2G, 3G, 4G, 5G.
CDMA, TDMA, GSM, 5G NR.
Frame relay, ATM, ISDN, SONET.
People used to think network operators like the telcos were slow to adopt new technologies. And some still do.
They’re not wrong. After all, it does take a fair amount of time for communications service providers to justify, review, select, test, and roll out new technologies and solutions. Doing all that can be expensive and complicated.
But a look at the partial list of network technologies above offers a reminder about how truly adaptive CSPs have been over the past few decades. And now they’re working to adapt again.
This time around they’re moving to adopt open, software-based technologies and architectures. They’re doing that in an effort to automate more network processes by using analytics, encryption, and preset policy. That should allow them to make more informed decisions, be more responsive, better scale their networks, and keep those networks and applications and data associated with them more secure.

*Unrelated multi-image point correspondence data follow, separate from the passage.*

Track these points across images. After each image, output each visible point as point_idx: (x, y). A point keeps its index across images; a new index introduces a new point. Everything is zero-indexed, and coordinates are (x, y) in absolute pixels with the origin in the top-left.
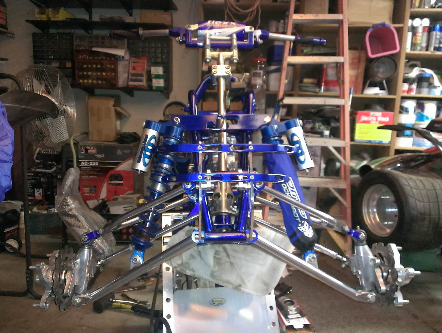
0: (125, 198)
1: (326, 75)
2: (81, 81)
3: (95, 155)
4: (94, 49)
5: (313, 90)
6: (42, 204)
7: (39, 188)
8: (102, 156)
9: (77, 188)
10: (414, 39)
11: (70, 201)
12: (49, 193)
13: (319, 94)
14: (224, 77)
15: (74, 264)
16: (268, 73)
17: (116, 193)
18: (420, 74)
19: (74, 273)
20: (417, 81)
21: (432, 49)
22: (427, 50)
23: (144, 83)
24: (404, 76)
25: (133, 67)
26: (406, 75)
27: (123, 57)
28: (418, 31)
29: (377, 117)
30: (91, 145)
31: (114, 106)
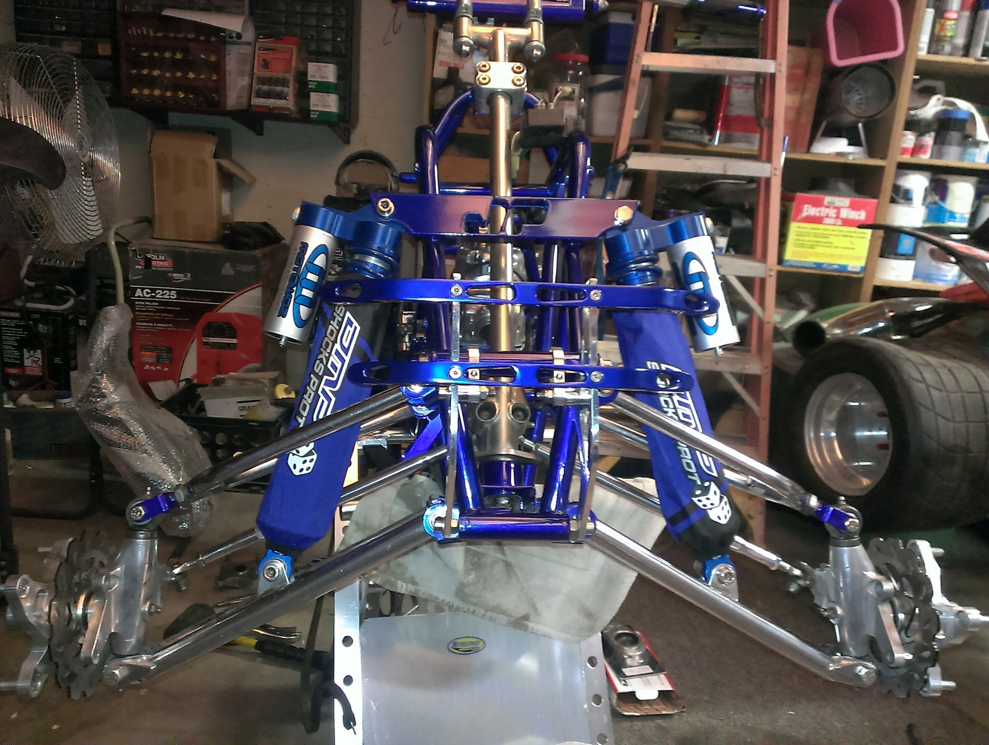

It’s not just the CSPs like telcos and cablecos that are moving in this direction. Companies like Amazon, Facebook (News - Alert), and Google are doing it too. In fact, they pioneered this kind of thing. And now other enterprises are considering and adopting more adaptive and software-centric networks as well.
Among the tools in their new toolboxes are:
• cloud solutions
• hyperscale data centers
• open source technology
• virtual machines
• web-scale networks
• and more
But network transformation is about more than just embracing new technology. It’s about using that technology in a way that helps deliver the desired business results. In the process, network operators want to try to contain their costs and optimize the investments they do make.

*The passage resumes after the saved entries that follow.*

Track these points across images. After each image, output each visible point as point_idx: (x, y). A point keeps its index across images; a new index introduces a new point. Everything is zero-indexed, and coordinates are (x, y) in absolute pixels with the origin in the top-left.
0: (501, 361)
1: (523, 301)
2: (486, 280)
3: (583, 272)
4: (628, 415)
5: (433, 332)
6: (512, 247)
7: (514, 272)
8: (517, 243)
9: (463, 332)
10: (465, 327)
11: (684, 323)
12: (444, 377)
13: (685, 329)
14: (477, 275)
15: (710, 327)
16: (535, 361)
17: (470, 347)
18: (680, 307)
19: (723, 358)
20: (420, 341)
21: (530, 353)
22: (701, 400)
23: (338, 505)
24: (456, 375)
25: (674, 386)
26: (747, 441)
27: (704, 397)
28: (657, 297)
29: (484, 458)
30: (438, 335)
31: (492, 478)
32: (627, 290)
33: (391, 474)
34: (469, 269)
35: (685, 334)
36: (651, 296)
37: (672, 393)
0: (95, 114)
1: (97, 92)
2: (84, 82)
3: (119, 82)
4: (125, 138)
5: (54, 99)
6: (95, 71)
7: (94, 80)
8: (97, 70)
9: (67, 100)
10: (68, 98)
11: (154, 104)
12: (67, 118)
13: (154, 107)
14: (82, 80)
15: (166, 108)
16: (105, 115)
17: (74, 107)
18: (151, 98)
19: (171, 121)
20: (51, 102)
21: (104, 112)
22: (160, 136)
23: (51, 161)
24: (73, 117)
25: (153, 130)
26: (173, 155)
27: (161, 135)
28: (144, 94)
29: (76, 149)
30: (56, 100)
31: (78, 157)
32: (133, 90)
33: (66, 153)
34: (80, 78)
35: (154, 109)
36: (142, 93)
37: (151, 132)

That requires them to have the talent they need to define business goals and choose the right technologies, suppliers, and strategies to achieve them. This talent needs a good mix of technological know-how and business acumen.
Because business models have changed so radically in recent years and networking technology have advanced rapidly, and because unemployment is low, many businesses find it makes sense train their own people to meet their new talent needs. That training may include attending conferences, getting hands-on experience, working toward certification, or taking in-person or online classes. Providing staff with a knowledgebase can also be helpful.